_TASK INPUTS:_
----

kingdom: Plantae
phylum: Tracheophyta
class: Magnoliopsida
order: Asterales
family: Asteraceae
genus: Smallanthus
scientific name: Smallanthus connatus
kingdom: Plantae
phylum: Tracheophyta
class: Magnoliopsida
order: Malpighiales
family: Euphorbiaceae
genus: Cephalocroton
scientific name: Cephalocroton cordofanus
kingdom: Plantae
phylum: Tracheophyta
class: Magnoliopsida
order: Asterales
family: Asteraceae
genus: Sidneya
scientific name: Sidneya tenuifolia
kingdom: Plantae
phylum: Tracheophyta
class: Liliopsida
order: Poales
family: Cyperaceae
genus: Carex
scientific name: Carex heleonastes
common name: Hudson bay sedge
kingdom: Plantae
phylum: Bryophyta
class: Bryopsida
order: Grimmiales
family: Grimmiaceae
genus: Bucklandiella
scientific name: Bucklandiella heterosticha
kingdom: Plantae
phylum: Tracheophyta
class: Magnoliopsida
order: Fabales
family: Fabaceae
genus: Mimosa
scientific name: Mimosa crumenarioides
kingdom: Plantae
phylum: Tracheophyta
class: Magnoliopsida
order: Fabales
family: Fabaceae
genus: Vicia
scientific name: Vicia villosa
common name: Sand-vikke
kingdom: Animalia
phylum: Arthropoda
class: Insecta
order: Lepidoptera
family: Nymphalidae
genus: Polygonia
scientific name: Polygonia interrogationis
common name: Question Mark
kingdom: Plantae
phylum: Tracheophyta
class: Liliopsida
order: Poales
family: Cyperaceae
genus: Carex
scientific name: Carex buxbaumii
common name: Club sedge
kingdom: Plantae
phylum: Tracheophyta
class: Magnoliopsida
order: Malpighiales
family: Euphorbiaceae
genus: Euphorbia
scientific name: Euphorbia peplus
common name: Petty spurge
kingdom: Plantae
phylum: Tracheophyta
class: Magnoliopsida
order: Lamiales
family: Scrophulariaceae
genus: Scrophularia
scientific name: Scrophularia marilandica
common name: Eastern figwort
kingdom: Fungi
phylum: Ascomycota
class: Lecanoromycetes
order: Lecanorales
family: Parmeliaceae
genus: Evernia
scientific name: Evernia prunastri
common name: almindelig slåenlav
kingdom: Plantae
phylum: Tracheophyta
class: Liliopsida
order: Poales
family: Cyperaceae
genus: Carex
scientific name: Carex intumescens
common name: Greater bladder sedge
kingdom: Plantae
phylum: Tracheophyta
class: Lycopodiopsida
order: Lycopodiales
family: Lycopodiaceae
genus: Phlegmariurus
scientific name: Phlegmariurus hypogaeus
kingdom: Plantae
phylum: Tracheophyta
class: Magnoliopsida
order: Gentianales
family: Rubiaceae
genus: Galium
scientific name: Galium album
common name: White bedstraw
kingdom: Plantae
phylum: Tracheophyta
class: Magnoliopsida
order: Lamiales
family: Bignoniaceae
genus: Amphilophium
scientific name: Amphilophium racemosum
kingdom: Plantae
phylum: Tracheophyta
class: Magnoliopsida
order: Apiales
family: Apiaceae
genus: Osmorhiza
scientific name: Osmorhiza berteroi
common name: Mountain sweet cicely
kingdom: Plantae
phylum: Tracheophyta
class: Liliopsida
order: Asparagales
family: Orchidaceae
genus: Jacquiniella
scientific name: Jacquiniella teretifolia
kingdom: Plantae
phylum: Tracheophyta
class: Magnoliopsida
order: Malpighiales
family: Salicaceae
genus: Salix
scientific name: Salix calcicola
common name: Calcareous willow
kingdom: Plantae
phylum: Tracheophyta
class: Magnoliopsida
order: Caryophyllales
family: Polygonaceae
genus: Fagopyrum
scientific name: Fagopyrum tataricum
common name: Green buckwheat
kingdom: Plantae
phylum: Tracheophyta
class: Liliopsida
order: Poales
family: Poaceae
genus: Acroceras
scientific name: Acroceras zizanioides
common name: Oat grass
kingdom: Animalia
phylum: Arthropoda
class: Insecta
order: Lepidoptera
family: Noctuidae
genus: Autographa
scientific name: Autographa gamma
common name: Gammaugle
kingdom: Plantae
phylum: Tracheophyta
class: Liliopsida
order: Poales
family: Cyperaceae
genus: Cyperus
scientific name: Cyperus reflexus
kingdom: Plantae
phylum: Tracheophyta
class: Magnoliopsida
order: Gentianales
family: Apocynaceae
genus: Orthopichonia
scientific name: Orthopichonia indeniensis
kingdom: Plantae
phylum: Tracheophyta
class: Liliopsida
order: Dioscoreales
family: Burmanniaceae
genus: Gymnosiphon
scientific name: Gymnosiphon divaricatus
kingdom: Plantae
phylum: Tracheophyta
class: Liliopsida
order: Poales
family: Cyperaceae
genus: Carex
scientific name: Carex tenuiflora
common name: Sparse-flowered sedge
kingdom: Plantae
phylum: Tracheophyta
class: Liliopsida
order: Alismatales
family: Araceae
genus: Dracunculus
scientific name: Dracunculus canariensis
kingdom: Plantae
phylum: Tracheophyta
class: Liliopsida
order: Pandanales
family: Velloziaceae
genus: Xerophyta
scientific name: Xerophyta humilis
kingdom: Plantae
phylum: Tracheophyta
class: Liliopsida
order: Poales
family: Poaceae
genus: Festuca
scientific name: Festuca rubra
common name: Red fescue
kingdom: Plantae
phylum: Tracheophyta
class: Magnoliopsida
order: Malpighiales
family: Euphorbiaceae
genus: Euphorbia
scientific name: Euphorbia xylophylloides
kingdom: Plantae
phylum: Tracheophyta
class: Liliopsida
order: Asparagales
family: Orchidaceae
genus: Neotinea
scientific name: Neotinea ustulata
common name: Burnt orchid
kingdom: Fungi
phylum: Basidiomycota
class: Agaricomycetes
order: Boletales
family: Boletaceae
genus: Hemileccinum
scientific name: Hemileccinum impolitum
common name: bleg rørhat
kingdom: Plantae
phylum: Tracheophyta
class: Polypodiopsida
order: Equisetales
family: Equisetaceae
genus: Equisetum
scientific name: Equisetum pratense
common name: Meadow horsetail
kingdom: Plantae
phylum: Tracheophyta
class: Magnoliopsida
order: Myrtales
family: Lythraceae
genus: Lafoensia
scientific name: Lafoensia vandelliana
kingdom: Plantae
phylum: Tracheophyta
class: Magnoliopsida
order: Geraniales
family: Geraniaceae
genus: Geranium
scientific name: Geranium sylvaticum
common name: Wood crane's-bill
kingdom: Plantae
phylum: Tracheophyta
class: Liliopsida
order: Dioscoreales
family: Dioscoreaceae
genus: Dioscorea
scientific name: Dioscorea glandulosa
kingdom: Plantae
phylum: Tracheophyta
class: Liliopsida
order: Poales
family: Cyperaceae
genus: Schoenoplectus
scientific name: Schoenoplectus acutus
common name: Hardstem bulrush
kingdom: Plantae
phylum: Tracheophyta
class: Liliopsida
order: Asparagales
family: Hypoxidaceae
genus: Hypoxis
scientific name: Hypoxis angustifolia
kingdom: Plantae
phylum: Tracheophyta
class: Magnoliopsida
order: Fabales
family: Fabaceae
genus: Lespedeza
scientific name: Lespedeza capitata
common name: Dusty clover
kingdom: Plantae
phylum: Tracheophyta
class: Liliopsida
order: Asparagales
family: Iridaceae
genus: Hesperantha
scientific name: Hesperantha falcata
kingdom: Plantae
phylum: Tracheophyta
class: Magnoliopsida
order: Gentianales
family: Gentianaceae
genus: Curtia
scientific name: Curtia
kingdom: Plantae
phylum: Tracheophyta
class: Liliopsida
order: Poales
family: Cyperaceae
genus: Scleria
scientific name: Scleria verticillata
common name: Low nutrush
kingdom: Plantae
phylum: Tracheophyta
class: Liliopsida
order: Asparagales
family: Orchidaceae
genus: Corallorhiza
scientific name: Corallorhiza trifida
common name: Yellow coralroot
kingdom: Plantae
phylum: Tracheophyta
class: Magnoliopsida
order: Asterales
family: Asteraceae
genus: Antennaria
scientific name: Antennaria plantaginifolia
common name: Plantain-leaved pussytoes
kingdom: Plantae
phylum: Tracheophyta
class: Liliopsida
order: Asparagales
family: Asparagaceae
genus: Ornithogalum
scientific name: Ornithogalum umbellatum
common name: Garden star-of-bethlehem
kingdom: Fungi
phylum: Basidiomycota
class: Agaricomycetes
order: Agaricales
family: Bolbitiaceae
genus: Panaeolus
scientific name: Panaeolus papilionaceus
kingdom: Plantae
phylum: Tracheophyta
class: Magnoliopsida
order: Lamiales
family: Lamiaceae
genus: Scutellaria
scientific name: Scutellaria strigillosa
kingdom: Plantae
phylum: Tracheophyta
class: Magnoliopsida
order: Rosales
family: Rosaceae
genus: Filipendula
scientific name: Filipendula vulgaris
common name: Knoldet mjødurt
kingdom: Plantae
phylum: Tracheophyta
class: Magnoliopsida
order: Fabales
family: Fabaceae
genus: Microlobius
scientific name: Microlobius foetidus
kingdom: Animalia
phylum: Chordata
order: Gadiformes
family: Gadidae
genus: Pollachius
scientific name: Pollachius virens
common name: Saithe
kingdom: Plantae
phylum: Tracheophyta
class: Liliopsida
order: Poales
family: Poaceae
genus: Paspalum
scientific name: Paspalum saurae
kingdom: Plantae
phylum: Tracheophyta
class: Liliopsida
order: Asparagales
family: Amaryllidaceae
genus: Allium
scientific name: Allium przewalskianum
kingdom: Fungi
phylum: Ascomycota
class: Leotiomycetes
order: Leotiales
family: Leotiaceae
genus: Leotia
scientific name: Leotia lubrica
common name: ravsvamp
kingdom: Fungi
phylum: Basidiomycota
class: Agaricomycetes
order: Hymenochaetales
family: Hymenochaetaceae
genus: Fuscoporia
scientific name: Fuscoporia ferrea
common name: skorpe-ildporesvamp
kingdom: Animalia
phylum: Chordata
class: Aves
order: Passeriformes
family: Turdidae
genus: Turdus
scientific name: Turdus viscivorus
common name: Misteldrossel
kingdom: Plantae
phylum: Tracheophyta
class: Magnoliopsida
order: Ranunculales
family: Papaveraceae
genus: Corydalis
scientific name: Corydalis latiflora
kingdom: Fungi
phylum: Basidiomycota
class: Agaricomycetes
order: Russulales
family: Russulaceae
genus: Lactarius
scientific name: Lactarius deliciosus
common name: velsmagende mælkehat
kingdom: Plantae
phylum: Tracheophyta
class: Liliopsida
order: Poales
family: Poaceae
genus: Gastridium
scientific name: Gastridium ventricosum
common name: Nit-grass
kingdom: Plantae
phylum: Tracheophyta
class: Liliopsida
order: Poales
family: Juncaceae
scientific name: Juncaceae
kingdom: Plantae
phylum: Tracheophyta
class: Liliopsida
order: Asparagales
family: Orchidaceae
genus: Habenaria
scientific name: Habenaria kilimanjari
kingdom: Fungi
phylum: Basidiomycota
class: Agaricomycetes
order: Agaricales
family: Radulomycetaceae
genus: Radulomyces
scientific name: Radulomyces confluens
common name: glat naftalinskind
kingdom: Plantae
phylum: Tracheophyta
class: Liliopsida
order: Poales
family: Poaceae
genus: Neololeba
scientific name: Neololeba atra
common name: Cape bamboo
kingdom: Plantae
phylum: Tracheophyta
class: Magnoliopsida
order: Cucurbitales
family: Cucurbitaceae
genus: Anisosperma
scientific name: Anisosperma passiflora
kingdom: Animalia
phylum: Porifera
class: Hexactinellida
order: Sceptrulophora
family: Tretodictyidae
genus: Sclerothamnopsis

----

_WHAT YOU HAVE TO DO:_
Convert the lines of the items, beginning at the line that contains "common name: bleg rørhat" and ending after the line that contains "common name: Hardstem bulrush", into a JSON list of strings with one string per line and blank lines omitted.

_EXPECTED ANSWER:_
[
  "common name: bleg rørhat",
  "kingdom: Plantae",
  "phylum: Tracheophyta",
  "class: Polypodiopsida",
  "order: Equisetales",
  "family: Equisetaceae",
  "genus: Equisetum",
  "scientific name: Equisetum pratense",
  "common name: Meadow horsetail",
  "kingdom: Plantae",
  "phylum: Tracheophyta",
  "class: Magnoliopsida",
  "order: Myrtales",
  "family: Lythraceae",
  "genus: Lafoensia",
  "scientific name: Lafoensia vandelliana",
  "kingdom: Plantae",
  "phylum: Tracheophyta",
  "class: Magnoliopsida",
  "order: Geraniales",
  "family: Geraniaceae",
  "genus: Geranium",
  "scientific name: Geranium sylvaticum",
  "common name: Wood crane's-bill",
  "kingdom: Plantae",
  "phylum: Tracheophyta",
  "class: Liliopsida",
  "order: Dioscoreales",
  "family: Dioscoreaceae",
  "genus: Dioscorea",
  "scientific name: Dioscorea glandulosa",
  "kingdom: Plantae",
  "phylum: Tracheophyta",
  "class: Liliopsida",
  "order: Poales",
  "family: Cyperaceae",
  "genus: Schoenoplectus",
  "scientific name: Schoenoplectus acutus",
  "common name: Hardstem bulrush"
]